Proteomic analysis of the supernatant of red blood cell units: the effects of storage and leucoreduction.

BACKGROUND: Red blood cell (RBC) transfusion is a life-saving intervention for critically ill patients; however, it has been linked to increased morbidity and mortality. We hypothesize that a number of important proteins accumulate during routine storage of RBCs, which may explain some of the adverse effects seen in transfused patients. STUDY DESIGN: Five RBC units were drawn and divided (half prestorage leucoreduced (LR-RBC) and half left as an unmodified control (RBC). The supernatant was separated on days 1 and 42 of storage and proteomic analyses completed with in-gel tryptic digestion and nano-liquid chromatography tandem mass spectrometry.

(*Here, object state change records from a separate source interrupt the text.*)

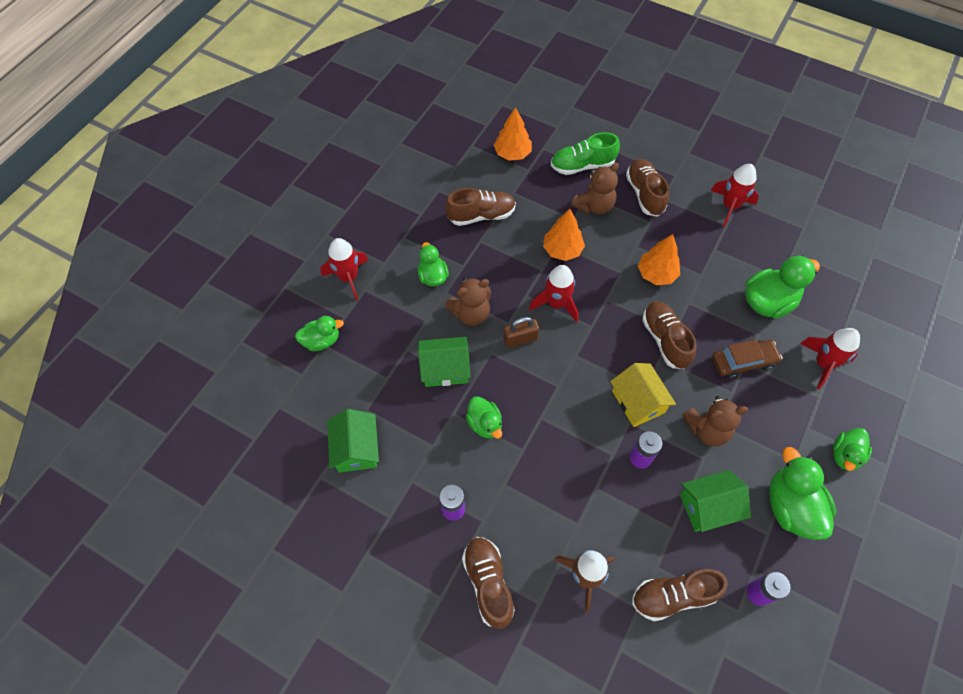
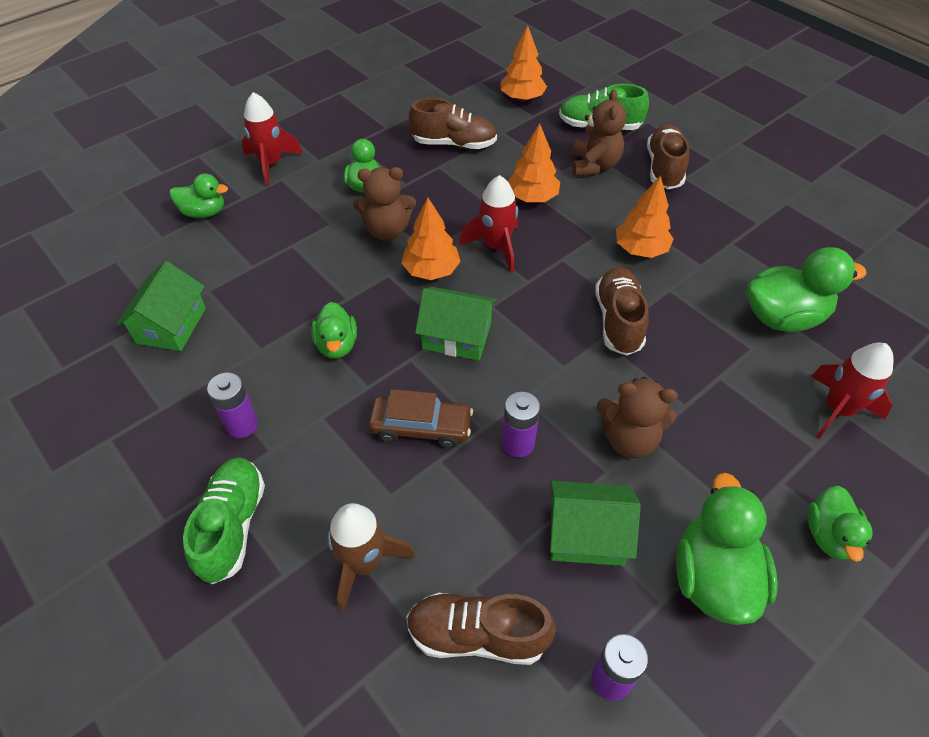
camera: 20 degrees right, 10 degrees down
(445, 369) = (324, 275): green house -> green house (456, 336)
(488, 583) = (232, 526): brown shoe -> green shoe
(520, 339) = (431, 271): brown padlock -> orange tree
(594, 206) = (594, 165): brown teddy bear -> brown teddy bear turned 60 degrees counterclockwise
(638, 401) = (547, 378): yellow house -> none
(730, 206) = (772, 205): red rocket -> none
(743, 362) = (717, 375): brown car -> brown car (421, 427)
(845, 455) = (829, 535): green duck -> green duck turned 45 degrees counterclockwise

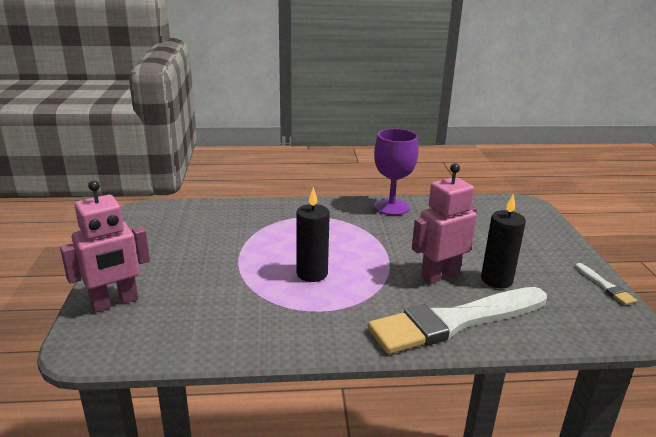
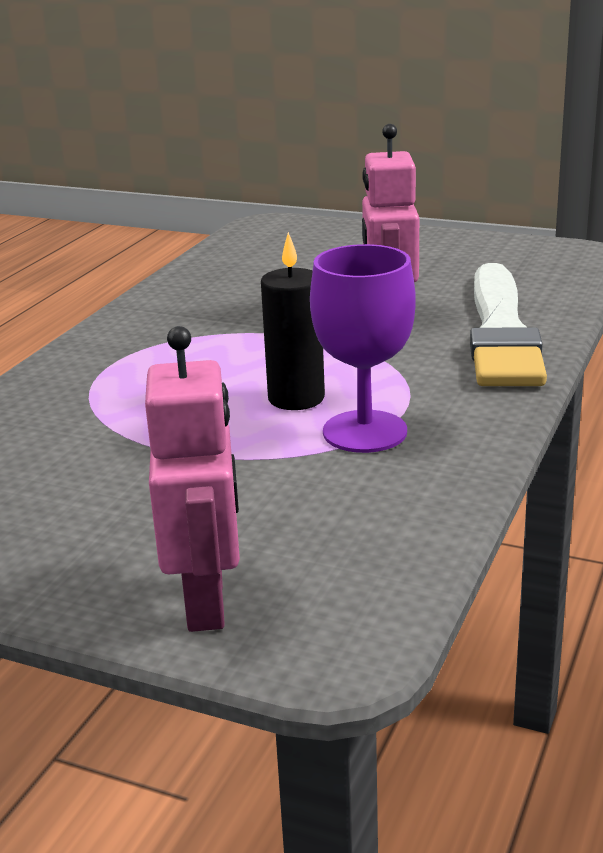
camera: 60 degrees left, 0 degrees up
(391, 207) = (162, 301): purple goblet -> purple goblet (365, 432)
(496, 280) = (431, 287): black candle -> none
(605, 286) = (495, 241): white brush -> none

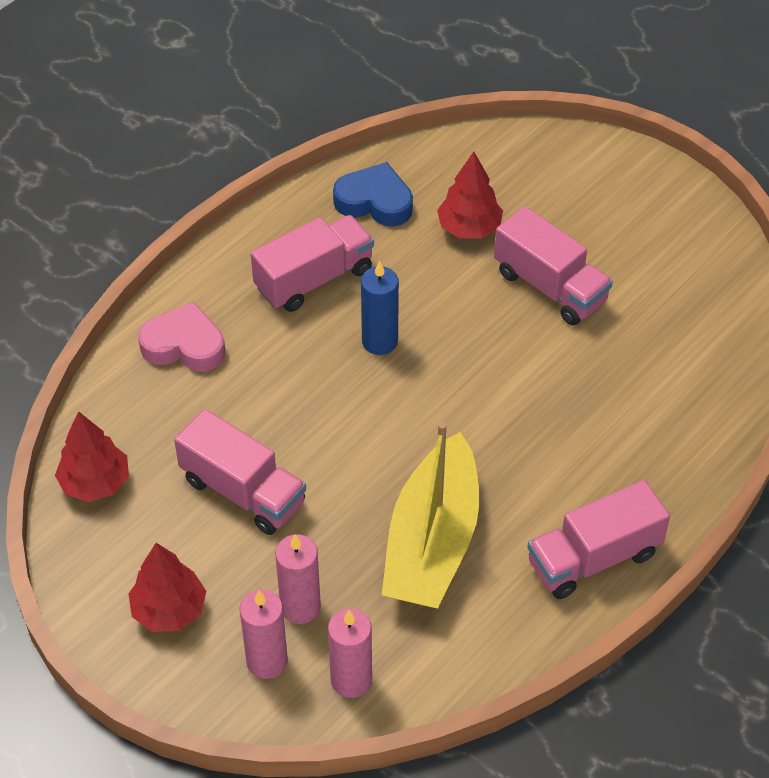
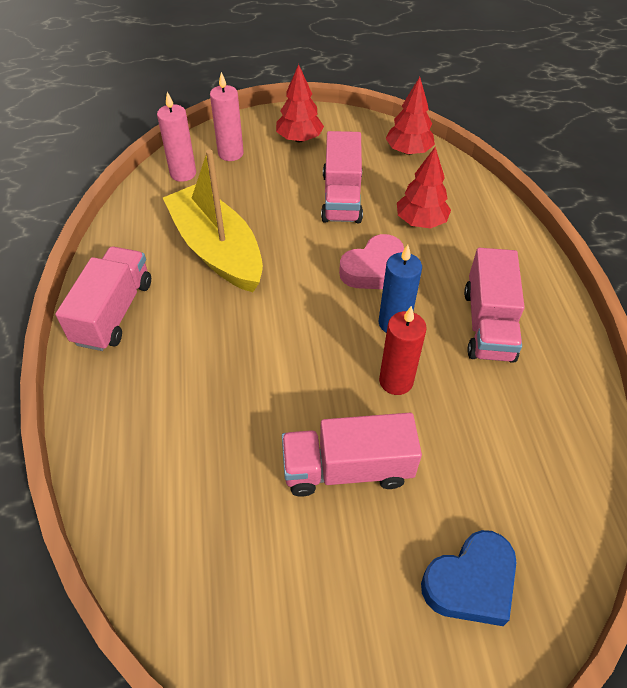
camera: 130 degrees right, 0 degrees up
(184, 345) = (481, 230): pink heart -> pink heart (374, 269)
(243, 491) = (341, 197): pink truck -> pink truck turned 75 degrees counterclockwise
(300, 607) = (244, 179): pink candle -> none
(374, 202) = (548, 414): blue heart -> blue heart (470, 582)
(441, 304) = (396, 381): none -> red candle
(469, 228) = (464, 460): red tree -> red tree (421, 221)

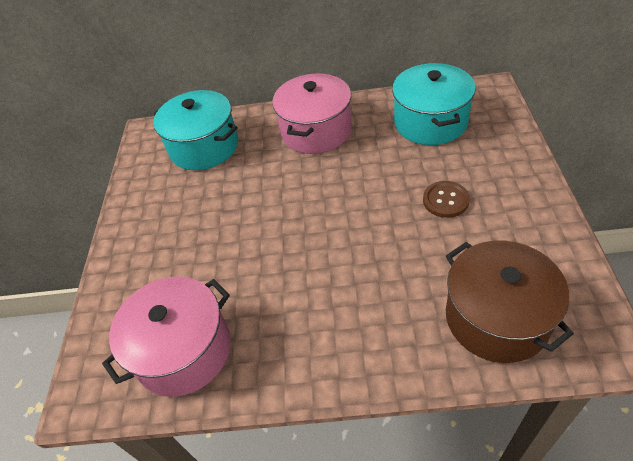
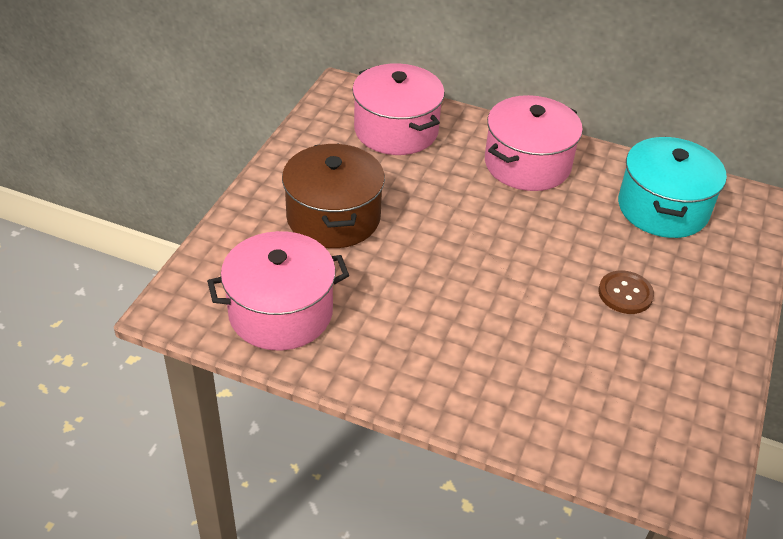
camera: 15 degrees right, 5 degrees down
(204, 147) = (396, 130): turquoise pot -> pink pot
(496, 318) = (604, 421): brown pot -> brown pot (333, 217)

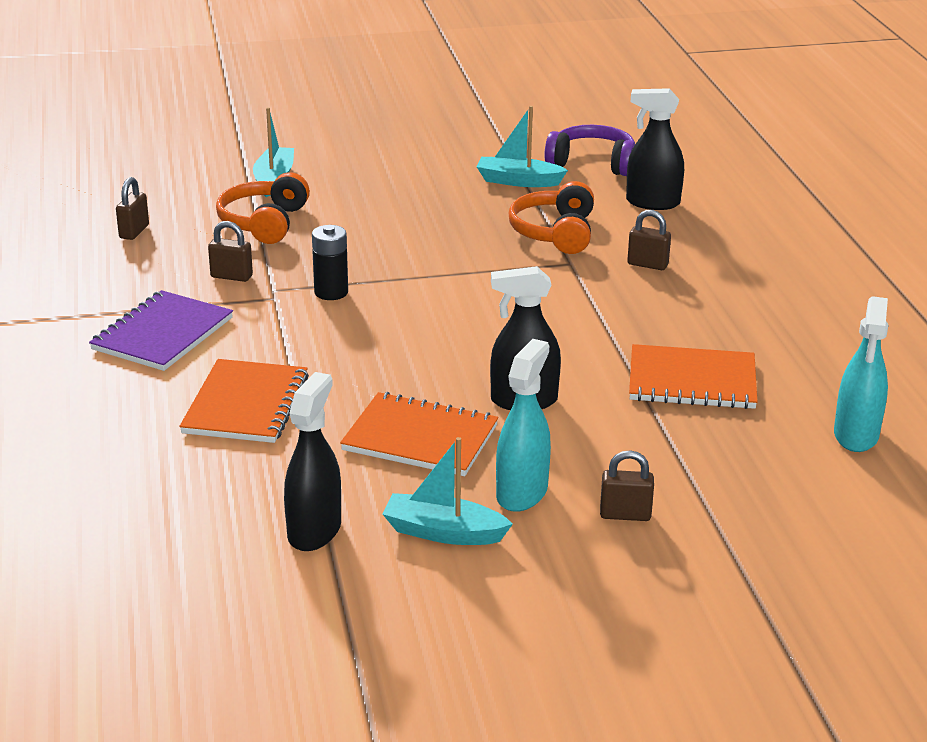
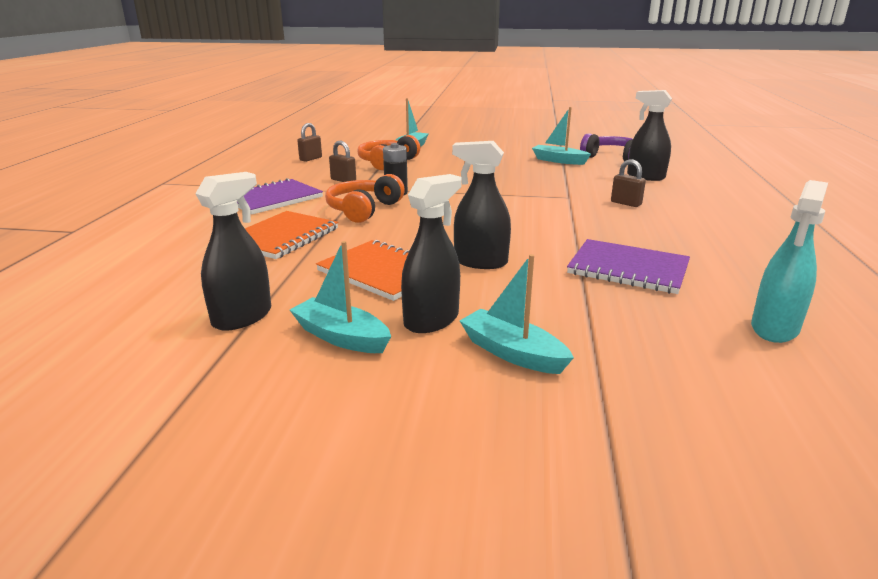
camera: 20 degrees right, 5 degrees down
(522, 493) = (431, 320): turquoise spray bottle -> black spray bottle
(555, 233) = (567, 183): orange headphones -> orange headphones (363, 210)
(625, 515) = (512, 353): brown padlock -> turquoise boat
(692, 381) = (628, 269): orange notebook -> purple notebook

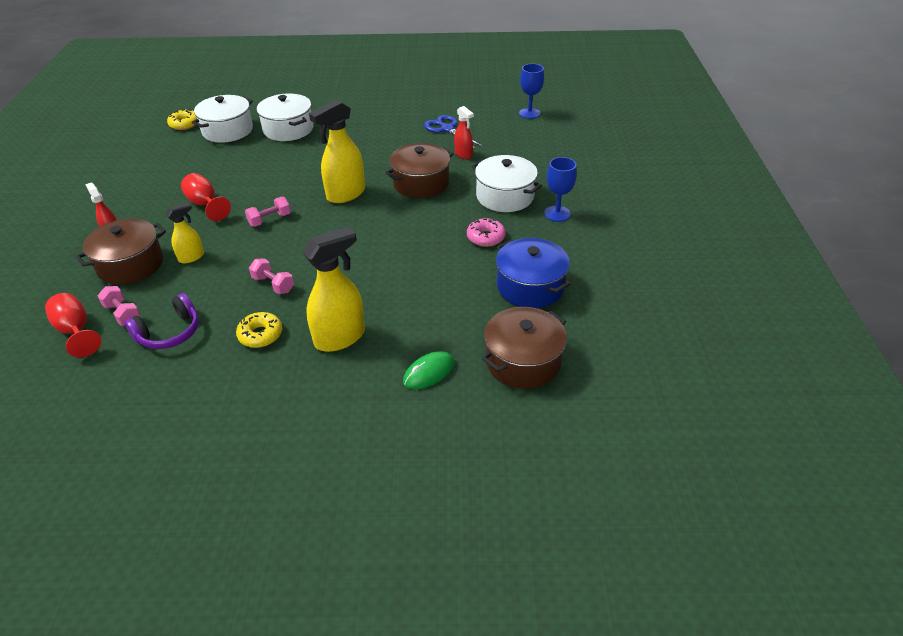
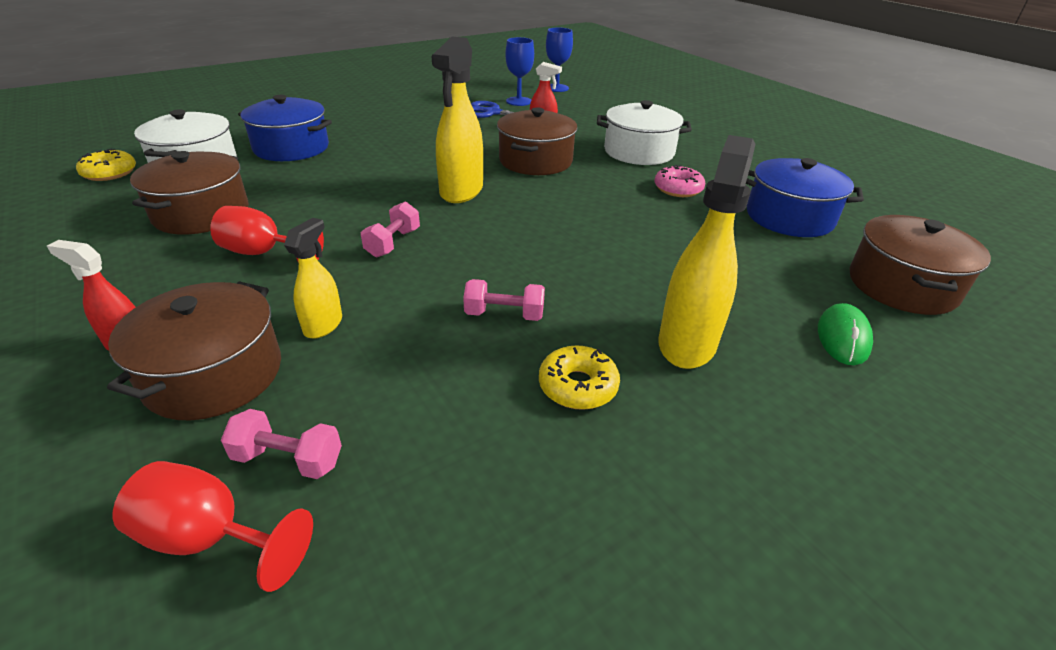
camera: 35 degrees left, 5 degrees down
(169, 333) = (422, 450): purple headphones -> none
(201, 168) = (201, 213): none -> brown pot
(288, 129) = (291, 148): white pot -> blue pot
(557, 214) = (708, 153): blue goblet -> blue goblet (519, 101)

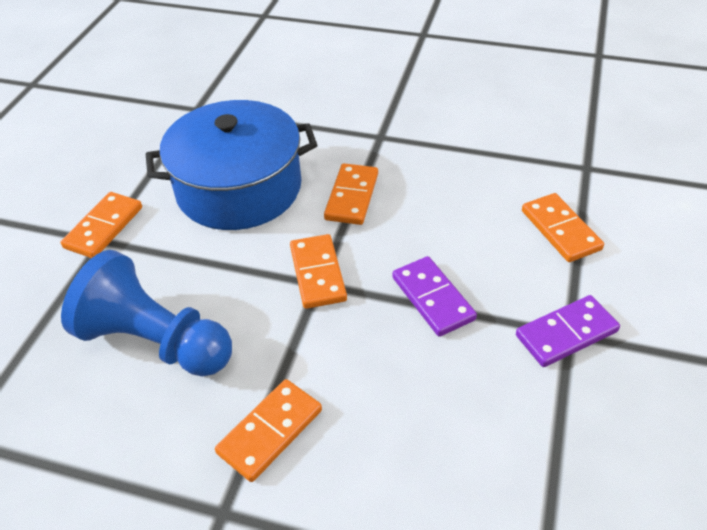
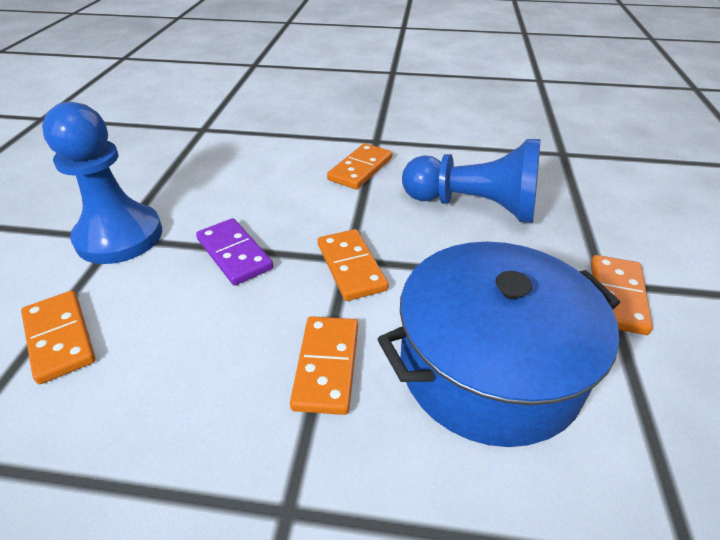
camera: 170 degrees right, 5 degrees down
(566, 333) = (119, 236): purple domino -> blue pawn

RESULTS: In RBC supernatants, 401 proteins were identified: 203 increased with storage, 114 decreased, and 84 were unchanged. In LR-RBC supernatant, 231 proteins were identified: 84 increased with storage, 30 decreased, and 117 were unchanged. Prestorage leucoreduction removed many platelet- and leucocyte-derived structural proteins; however, a number of intracellular proteins accumulated including peroxiredoxins (Prdx) 6 and latexin. The increases were confirmed by immunoblotting, including the T-phosphorylation of Prdx-6, indicating that it may be functioning as an active phospholipase. Active matrix metalloproteinase-9 also increased with a coinciding decrease in the metalloproteinase inhibitor 1 and cystatin C. CONCLUSION: We conclude that a number of proteins increase with RBC storage, which is partially ameliorated with leucoreduction, and transfusion of stored RBCs may introduce mediators that result in adverse events in the transfused host.

The pro-inflammatory effects of platelet contamination in plasma and mitigation strategies for avoidance.

BACKGROUND AND OBJECTIVES: Plasma and platelet concentrates are disproportionately implicated in transfusion-related acute lung injury (TRALI). Platelet-derived pro-inflammatory mediators, including soluble CD40 ligand (sCD40L), accumulate during storage. We hypothesized that platelet contamination induces sCD40L generation that causes neutrophil [polymorphonuclear leucocyte (PMN)] priming and PMN-mediated cytotoxicity. MATERIALS AND METHODS: Plasma was untreated, centrifuged (12,500 g) or separated from leucoreduced whole blood (WBLR) prior to freezing. Platelet counts and sCD40L concentrations were measured 1-5 days post-thaw. The plasma was assayed for PMN priming activity and was used in a two-event in vitro model of PMN-mediated human pulmonary microvascular endothelial cell (HMVEC) cytotoxicity. RESULTS: Untreated plasma contained 42±4·2×10(3)/µl platelets, which generated sCD40L accumulation (1·6-eight-fold vs. controls). Priming activity and HMVEC cytotoxicity were directly proportional to sCD40L concentration. WBLR and centrifugation reduced platelet and sCD40L contamination, abrogating the pro-inflammatory potential. CONCLUSION: Platelet contamination causes sCD40L accumulation in stored plasma that may contribute to TRALI. Platelet reduction is potentially the first TRALI mitigation effort in plasma manufacturing.

Hypotension and acute pulmonary insufficiency following transfusion of autologous red blood cells during surgery: a case report and review of the literature.

Transfusion of autologous blood is associated with fewer complications, although all untoward events of transfusion may not be negated with this strategy. We report a case of acute pulmonary insufficiency and hypotension following transfusion of autologous packed red blood cells (PRBCs) in a patient, who was undergoing major surgery. Anti-HLA class-I and class-II and anti-granulocyte antibodies were measured in the unit and in the recipient. Neutrophil (PMN)-priming activity was measured as the augmentation of the formyl-Met-Leu-Phe-activated respiratory burst. No immunoglobulins were identified; however, significant lipid-priming activity was present in the implicated, autologous PRBC unit that primed PMNs from both healthy people and the recipient. In addition, lipids, identical to those that accumulate during PRBC storage, caused significant hypotension when infused into rats at similar concentrations found in stored PRBCs. We conclude that the observed transfusion-related acute lung injury reaction with significant hypotension may be the result of two independent events: the first is related to inherent host factors, in this case major surgery, and the second is the infusion of lipids that accumulate during the routine storage of PRBCs.